I think BIG deserves more credit for the meticulous way in which the programme has been developed - and the partnerships for their innovative proposals. Even more I think it is essential that there is some way for people involved in the programmes to tell the stories of what is being achieved - and the challenges they face - to maintain their enthusiasm and inspire others around the country, beyond the 15 partnerships.
However, I wonder whether there may be a problem here for funders like BIG. They know the power of digital storytelling, use social media themselves, and increasingly fund projects enabling people to tell their own stories. They can issue press releases, and put out competitive contracts to promote programmes, and hook up with big media. All important - but not on their own enough to help foster the social ecoystem that releases the energy of local partnerships and people (who may not yet have the skills for storytelling) and also uses the amplifying capacity of people like John, Shirley, and Tony (to name a few … multiply that by scores).

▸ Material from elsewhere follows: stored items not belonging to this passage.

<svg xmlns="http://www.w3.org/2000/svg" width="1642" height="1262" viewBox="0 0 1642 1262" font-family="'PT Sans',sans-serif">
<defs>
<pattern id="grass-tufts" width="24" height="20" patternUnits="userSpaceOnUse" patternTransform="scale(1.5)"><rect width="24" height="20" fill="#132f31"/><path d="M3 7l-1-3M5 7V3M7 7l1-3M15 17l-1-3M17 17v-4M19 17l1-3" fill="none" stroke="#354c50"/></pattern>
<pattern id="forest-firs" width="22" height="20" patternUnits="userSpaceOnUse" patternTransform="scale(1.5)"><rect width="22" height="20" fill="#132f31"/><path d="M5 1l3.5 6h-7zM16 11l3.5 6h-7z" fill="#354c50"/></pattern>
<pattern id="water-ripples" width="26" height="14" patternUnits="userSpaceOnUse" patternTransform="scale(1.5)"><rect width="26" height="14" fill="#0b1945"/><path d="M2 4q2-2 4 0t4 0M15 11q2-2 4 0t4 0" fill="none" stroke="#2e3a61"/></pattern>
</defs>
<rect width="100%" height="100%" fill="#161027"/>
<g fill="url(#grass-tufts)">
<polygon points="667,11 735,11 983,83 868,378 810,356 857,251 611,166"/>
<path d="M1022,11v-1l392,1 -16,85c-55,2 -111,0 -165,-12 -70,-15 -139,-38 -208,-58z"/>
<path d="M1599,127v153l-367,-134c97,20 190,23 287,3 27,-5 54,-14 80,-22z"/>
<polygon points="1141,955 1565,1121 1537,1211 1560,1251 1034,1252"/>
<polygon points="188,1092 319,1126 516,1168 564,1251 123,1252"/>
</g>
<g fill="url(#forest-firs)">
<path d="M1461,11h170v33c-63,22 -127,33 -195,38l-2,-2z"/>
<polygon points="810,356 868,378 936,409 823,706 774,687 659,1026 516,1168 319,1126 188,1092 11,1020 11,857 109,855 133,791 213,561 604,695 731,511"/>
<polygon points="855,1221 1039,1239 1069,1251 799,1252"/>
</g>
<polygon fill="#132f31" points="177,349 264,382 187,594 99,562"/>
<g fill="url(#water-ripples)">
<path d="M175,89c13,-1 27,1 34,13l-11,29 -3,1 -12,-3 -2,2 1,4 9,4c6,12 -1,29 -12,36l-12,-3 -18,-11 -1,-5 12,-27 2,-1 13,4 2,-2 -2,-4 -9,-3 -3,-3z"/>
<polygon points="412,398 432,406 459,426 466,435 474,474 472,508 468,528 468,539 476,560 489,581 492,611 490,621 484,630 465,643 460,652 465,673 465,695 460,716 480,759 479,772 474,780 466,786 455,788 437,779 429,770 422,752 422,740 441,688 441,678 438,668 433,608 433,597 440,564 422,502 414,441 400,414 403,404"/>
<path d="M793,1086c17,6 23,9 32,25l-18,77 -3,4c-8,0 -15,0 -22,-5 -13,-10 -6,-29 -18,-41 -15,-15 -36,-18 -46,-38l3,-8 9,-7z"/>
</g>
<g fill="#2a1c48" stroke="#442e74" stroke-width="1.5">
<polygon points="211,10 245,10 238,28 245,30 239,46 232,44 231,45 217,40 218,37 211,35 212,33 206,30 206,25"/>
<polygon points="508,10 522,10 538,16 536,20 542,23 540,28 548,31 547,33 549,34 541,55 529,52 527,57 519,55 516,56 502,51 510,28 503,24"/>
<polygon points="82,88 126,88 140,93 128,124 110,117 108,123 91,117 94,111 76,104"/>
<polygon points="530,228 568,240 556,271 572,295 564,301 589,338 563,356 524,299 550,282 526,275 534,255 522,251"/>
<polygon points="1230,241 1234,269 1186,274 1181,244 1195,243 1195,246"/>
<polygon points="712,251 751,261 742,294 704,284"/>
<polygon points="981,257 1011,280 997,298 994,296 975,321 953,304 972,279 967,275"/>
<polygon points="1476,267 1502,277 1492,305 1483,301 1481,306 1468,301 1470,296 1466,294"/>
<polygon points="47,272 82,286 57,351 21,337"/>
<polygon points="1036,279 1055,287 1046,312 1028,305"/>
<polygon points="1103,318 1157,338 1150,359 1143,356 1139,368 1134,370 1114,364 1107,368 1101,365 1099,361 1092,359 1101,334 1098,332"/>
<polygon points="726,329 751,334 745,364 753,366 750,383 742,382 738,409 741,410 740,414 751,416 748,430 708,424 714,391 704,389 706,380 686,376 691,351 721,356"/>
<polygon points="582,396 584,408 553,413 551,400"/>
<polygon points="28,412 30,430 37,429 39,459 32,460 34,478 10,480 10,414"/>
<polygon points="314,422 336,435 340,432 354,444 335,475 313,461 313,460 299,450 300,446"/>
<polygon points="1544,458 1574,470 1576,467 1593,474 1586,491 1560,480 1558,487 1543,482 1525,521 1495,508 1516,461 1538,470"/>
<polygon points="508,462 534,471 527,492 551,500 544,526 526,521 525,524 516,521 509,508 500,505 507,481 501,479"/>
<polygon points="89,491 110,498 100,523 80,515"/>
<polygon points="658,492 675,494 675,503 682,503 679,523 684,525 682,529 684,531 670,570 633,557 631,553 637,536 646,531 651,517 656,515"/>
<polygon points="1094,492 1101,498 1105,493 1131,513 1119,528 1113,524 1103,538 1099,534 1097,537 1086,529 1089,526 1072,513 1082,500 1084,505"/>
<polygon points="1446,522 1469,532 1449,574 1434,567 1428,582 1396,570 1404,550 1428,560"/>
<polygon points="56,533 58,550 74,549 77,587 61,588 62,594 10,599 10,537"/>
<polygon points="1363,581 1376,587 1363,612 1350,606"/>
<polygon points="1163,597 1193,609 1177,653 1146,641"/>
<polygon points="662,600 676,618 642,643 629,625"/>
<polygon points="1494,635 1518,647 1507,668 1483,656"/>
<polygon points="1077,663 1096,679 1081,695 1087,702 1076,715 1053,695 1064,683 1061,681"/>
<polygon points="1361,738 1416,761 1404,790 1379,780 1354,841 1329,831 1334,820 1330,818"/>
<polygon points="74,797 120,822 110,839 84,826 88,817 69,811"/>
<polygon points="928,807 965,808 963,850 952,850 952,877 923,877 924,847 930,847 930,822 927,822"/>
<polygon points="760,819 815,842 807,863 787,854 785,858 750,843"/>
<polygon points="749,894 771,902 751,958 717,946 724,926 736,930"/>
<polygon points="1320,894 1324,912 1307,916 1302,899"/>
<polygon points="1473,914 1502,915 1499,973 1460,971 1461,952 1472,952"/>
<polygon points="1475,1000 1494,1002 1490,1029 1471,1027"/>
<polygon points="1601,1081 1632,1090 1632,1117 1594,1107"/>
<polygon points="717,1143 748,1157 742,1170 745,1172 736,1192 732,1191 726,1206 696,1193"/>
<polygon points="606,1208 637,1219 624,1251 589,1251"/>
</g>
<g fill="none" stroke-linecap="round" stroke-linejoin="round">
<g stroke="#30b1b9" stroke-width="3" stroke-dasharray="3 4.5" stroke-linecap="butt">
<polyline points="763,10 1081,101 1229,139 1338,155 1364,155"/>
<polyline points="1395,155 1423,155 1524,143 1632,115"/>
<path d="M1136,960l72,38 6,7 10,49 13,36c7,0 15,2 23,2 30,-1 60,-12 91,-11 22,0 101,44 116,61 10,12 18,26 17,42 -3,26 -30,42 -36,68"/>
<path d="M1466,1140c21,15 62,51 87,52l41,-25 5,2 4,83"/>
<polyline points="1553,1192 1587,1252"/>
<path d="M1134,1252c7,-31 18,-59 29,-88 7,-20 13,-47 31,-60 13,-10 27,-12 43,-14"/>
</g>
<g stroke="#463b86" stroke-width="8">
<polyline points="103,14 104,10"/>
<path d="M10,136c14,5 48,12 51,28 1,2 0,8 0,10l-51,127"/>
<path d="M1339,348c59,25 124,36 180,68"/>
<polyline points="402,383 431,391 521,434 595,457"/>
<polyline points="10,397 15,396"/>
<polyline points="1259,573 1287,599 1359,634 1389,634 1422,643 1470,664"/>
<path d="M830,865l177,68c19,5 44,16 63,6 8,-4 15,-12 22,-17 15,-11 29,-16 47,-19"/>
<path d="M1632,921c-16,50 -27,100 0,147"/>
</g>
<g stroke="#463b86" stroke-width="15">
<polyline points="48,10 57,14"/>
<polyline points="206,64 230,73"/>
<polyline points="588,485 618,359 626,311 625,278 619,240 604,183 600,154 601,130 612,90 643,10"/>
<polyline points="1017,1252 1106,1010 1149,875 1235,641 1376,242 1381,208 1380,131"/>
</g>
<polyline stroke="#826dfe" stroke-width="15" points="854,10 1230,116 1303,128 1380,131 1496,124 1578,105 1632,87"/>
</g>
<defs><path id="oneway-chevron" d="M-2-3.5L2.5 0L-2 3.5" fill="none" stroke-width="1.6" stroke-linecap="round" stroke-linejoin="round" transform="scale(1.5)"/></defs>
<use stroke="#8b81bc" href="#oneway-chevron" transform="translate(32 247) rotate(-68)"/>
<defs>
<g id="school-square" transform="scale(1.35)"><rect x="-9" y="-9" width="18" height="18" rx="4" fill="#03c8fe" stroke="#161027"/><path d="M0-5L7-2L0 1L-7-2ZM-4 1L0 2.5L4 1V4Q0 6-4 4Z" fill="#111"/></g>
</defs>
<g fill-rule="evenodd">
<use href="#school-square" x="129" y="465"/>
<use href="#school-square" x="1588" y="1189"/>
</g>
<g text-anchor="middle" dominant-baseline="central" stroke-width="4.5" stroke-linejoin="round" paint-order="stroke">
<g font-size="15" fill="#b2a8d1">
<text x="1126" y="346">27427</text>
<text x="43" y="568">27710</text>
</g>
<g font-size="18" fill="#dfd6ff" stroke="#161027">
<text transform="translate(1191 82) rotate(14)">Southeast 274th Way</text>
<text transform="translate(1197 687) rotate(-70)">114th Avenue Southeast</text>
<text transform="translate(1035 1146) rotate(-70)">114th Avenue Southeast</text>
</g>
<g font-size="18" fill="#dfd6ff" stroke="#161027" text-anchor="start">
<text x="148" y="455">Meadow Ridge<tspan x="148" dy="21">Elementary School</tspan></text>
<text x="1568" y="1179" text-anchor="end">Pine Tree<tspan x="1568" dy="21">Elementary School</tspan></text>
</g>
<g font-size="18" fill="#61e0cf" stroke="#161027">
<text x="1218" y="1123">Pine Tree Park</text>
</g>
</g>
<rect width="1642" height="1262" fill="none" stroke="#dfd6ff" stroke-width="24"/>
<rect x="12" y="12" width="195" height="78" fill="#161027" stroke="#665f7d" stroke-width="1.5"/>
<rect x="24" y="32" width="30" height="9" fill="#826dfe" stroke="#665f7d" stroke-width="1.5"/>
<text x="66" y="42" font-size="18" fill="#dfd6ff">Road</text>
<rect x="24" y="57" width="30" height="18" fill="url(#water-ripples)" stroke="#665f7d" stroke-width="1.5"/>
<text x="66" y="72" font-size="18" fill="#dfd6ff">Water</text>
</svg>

What's needed is the national equivalent of the local approach being promoted by BIG: look at the existing communication assets and networks in the field - and not just the big organisations but the freelances and volunteers. Set out some comms objectives, and invite people to pitch ways and means to achieve them by training, support, content creating, publishing to a range of media. Bring people together to build the human networks that will create five years of buzz in the virtual ecosystem. A modest investment in facilitation would yields much higher returns on the £82 million.
My suggestion would be to start this as soon as possible, so that partnerships can move from their competitive and secretive mode - imposed until now - into a more open and cooperative culture that will produce some cross fertilisation of ideas in plans now being prepared.
That would also help carry partner organisations and volunteers through the flat spot between January and April when full funding is confirmed, based on December submissions.
The obvious question is “how much would this animation cost” - but I don't think it is the first thing to ask. That should be the same as the one partnerships are addressing locally: “how do we find out who is already doing good stuff in this field, and what would it take to encourage and support them to do more”.
Disclaimer: these are personal ideas, and do not reflect those of others I have talked to in the programme or elsewhere. I've drawn on inspiration from similar explorations I've worked on, including one with John for BIG on People Powered Change.
I clearly wasn't watching my Twitter feed as closely as I should in the week of September 8, when Hall Aitken - who are supporting partnerships - did great work in tweeting local coverage of the awards as it emerged. But there doesn't seem to be any one place to find out details: the main Big Lottery Fund page about the programme has a latest news link, but it goes to a piece about Middlebrough, not the press release.